Systems safety is grounded in a risk management process but Safety risk management has a unique set of processes and procedures. For example, identified hazards should be designed out of the system whenever possible, either through selecting a different design, or altering the design to eliminate the hazard. If a design change isn't feasible, engineered features or devices should be added to interrupt the hazard and prevent a mishap. Warnings (devices, signs or signals) are the next best mitigation, but are considered to be far less beneficial to preventing mishaps. The last resort is personal protective equipment to protect people from the hazard, and training (knowledge skills and abilities to protect against the hazard and prevent a mishap). HFE review and involvement with design interventions introduced to address hazards is an important connection between the systems safety and HFE domain specialists. Design interventions may have manpower and personnel implications, and training mitigations for hazards must be incorporated into continued operator and maintainer training in order to sustain the training intervention.

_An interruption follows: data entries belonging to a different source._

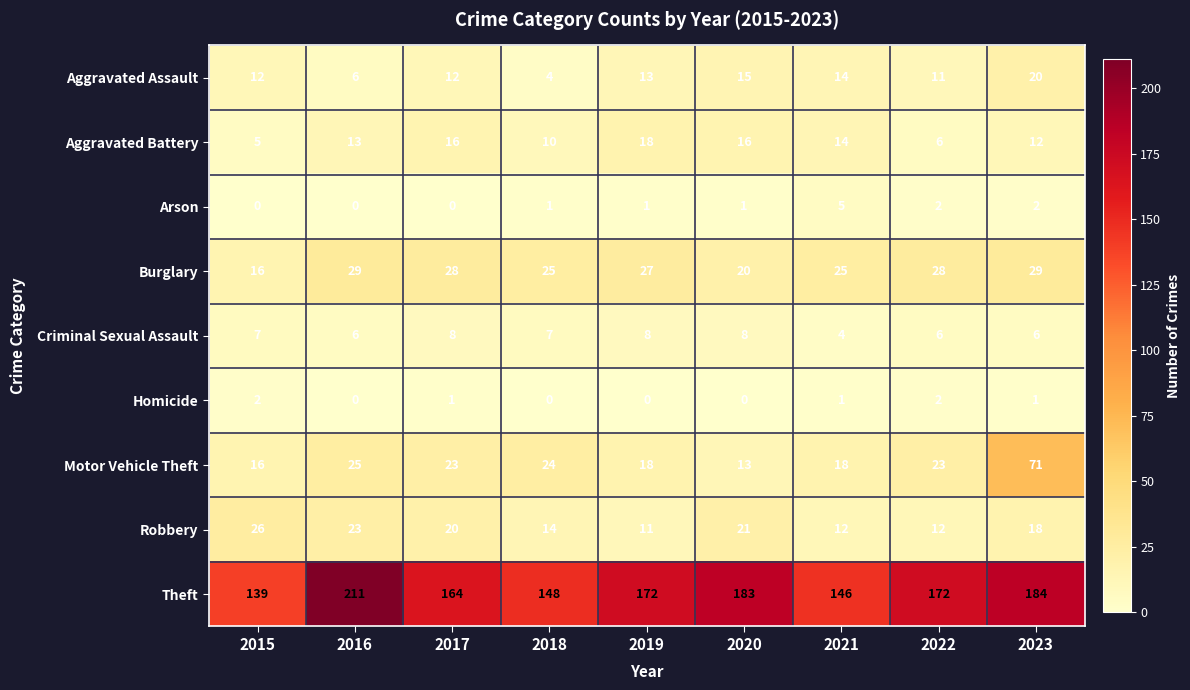

At which category does the chart reach its peak across all series?

2016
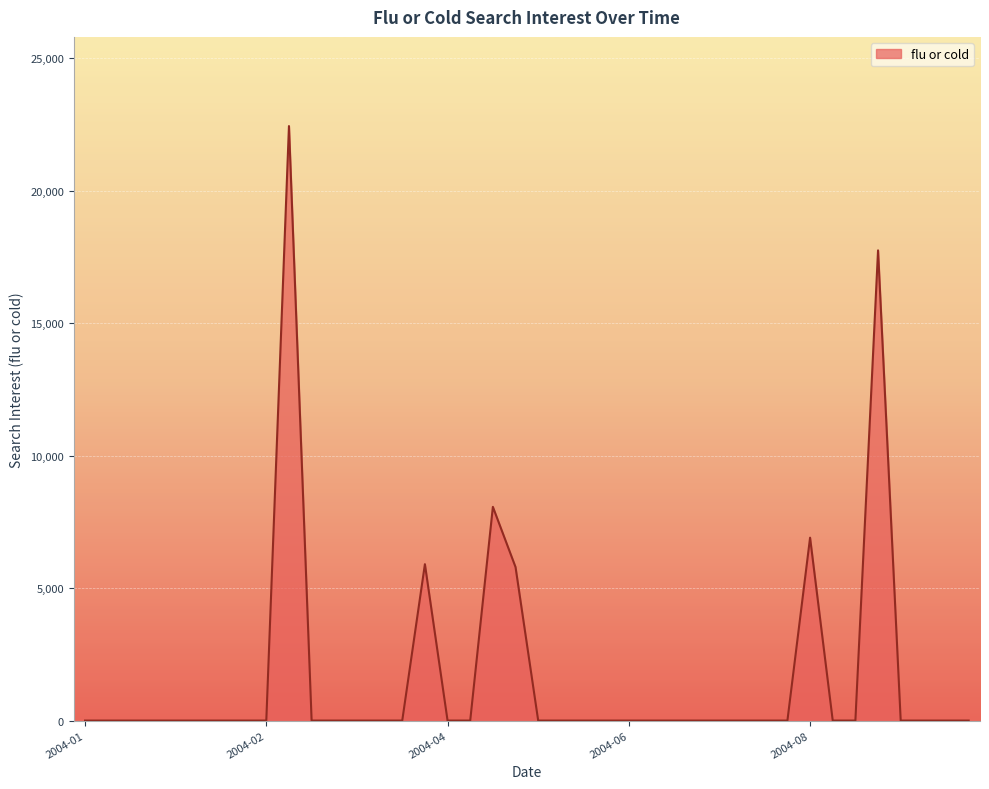

What is the maximum value shown in the chart?

22438.3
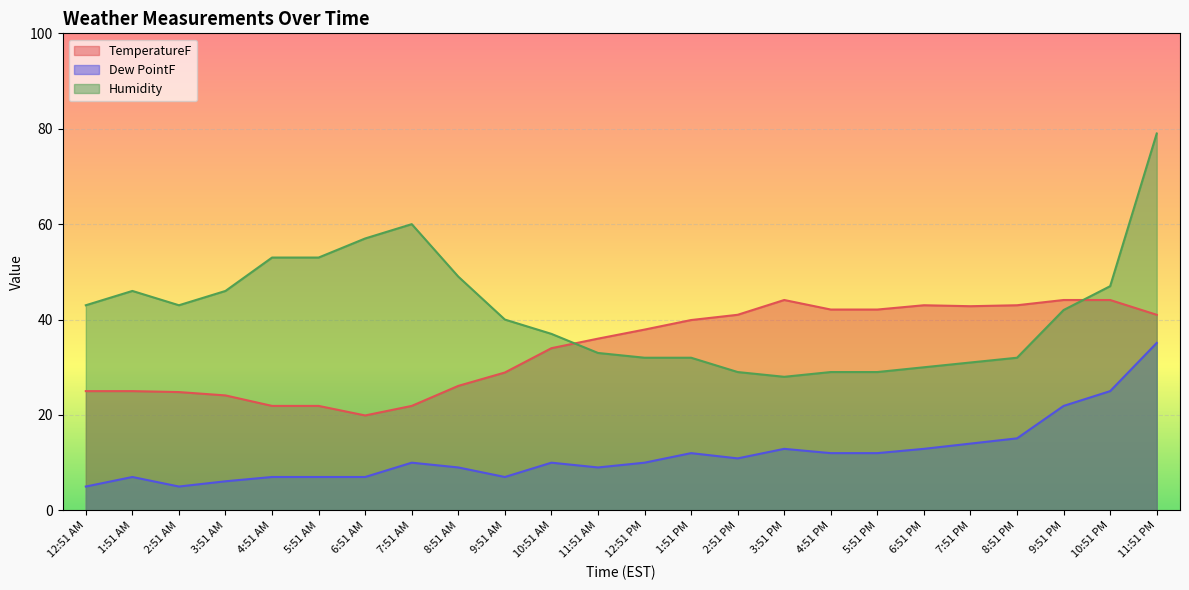

What is the average value of the Humidity series?

41.7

Systems safety standards include:

USA:

MIL-STD 882 System Safety

UK:

Defence Policy for Health, Safety and Environmental Protection (DSA 01.1)

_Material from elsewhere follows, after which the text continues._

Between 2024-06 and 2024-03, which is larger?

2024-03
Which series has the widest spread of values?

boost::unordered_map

=== Force protection and survivability ===
Survivability is design features that reduce the risk of fratricide, detection and probability of an attack, and enable the crew to continue the mission and avoid acute or chronic illness, severe injury, disability or death in hostile environments. Elements of survivability include reducing susceptibility to a mishap or attack (protection against detection for example) and minimizing potential wounds or injury to personnel operating and maintaining the system. Survivability also includes protection from chemical, biological, radioactive and nuclear (CBRN) threats. and should include requirements to preserve integrity of the crew compartment, rapid egress in case of system destruction, and emergency systems for contingency management, escape, survival and rescue

Survivability is often categorized in the following topics:
- Reduce fratricide
- Reduce detectability
- Reduce probability of attack
- Minimize damage if attacked
- Minimize injury
- Minimize mental and physical fatigue
- Survive extreme environments

=== Habitability ===
Habitability is the application of human centered design to the physical environment (living areas, personal hygiene facilities, working areas, living areas, and personnel support areas) to sustain and optimize morale, safety, health, comfort and quality of life of personnel. Design aspects such as lighting; space; ventilation and sanitation; noise and temperature control; religious, medical and food services availability; berthing, bathing and personal hygiene are all aspects of habitability, and directly contribute to personnel effectiveness and mission accomplishment.